It would not be Christmas without the Christmas Revels at Sanders Theatre in Cambridge. This year my wife, son and I joined by our friends Abby, Kim, & Sid took in the Winter Solstice performance on the evening of December 21st. The show was delightful as always with the subject being near and dear to my heart, the music of Irish emigrants as they sail the new world.
The show was a more restrained and simple performance than a typical Revels keeping to the theme of the cast being impoverished immigrants aboard a ship and not having much to celebrate with. After the opening number, lines and gangways were removed from the sides of the stage and notably no cast members went down the steps into “the ocean” except during a storytelling sequence. These restraints did nothing to detract from the beauty of the song, dance, and stories performed.
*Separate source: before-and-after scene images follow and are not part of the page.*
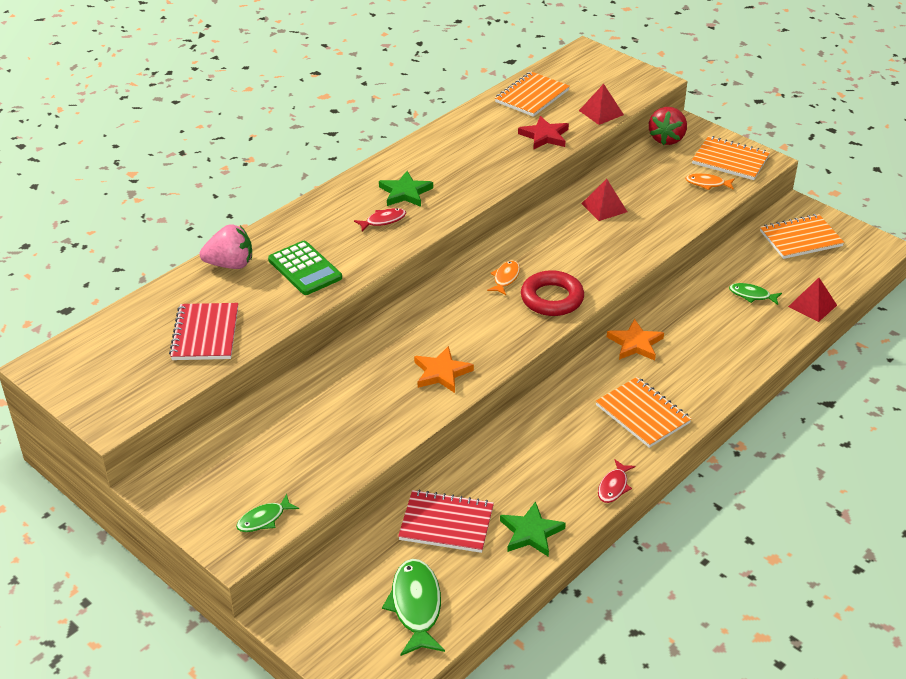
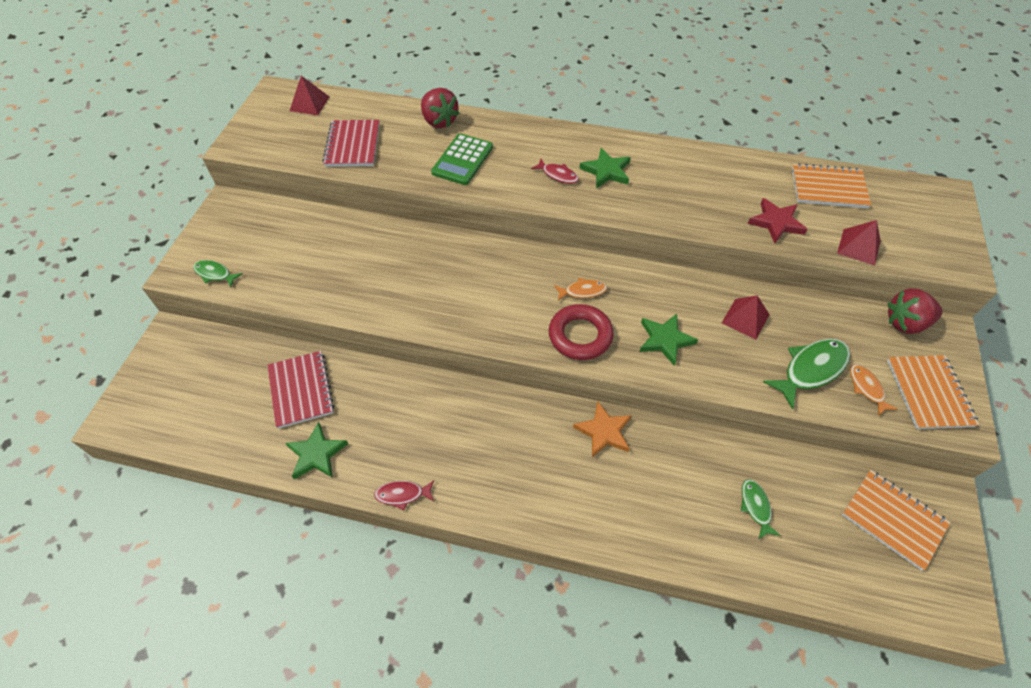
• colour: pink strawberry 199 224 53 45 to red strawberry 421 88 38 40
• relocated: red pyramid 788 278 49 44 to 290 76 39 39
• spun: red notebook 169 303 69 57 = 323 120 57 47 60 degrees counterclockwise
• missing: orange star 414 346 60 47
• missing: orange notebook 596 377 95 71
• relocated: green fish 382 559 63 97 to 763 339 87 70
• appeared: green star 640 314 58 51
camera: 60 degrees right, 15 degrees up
Highlights of the show for me included:
- Bill Meleady’s colorful telling of The Soul Cages, the exception to the restraint on the performance where the visuals of the story come to life in vivid detail. I enjoyed the dancing crustaceans especially as well as Steve Barkhimer’s portrayal of the merrow Coomara.
- “The Wexford Lullaby” gorgeously performed by Mary Casey along with Jamie Jaffe as a duet and later as a quartet.
- The dramatic “St. Patrick’s Breastplate” swelling as the audience joins the chorus.
- “The Lord of the Dance” is always a highlight and was cleverly worked into the show as being the English ship crews’ contribution to the shipboard celebration.
- The show had several sets of traditional Irish music by The Rattling Brogues and step dance by O’Shea-Chaplin Academy of Irish Dance that livened up the proceedings greatly.
- If there was one minor disappointment is that the show ends with the immigrants seeing The Statue of Liberty in New York Harbor. The show is set aboard the Cunard steamship RMS Carpathia and since Cunard had a western terminus in Boston (there’s still an office building marked “CUNARD” on State Street) it would have been a nice local connection to have the ship dock here instead of New York.
A traditional element of the Revels – “The Abbots Bromley Horn Dance” – was not included in the program but as this was the Winter Solstice, the audience was treated to a special rendition of Abbots Bromley after the curtain call. I’d actually guessed that Abbots Bromley was the surprise we’d been promised before the show, but it was still a thrill when the first haunting notes of the recorder came out and the audience reacted with joy.
This was another great Revels and I believe all the shows were sold out. If you missed this year’s Revels, make sure to get your tickets early for next year’s show which I promise will be just as great.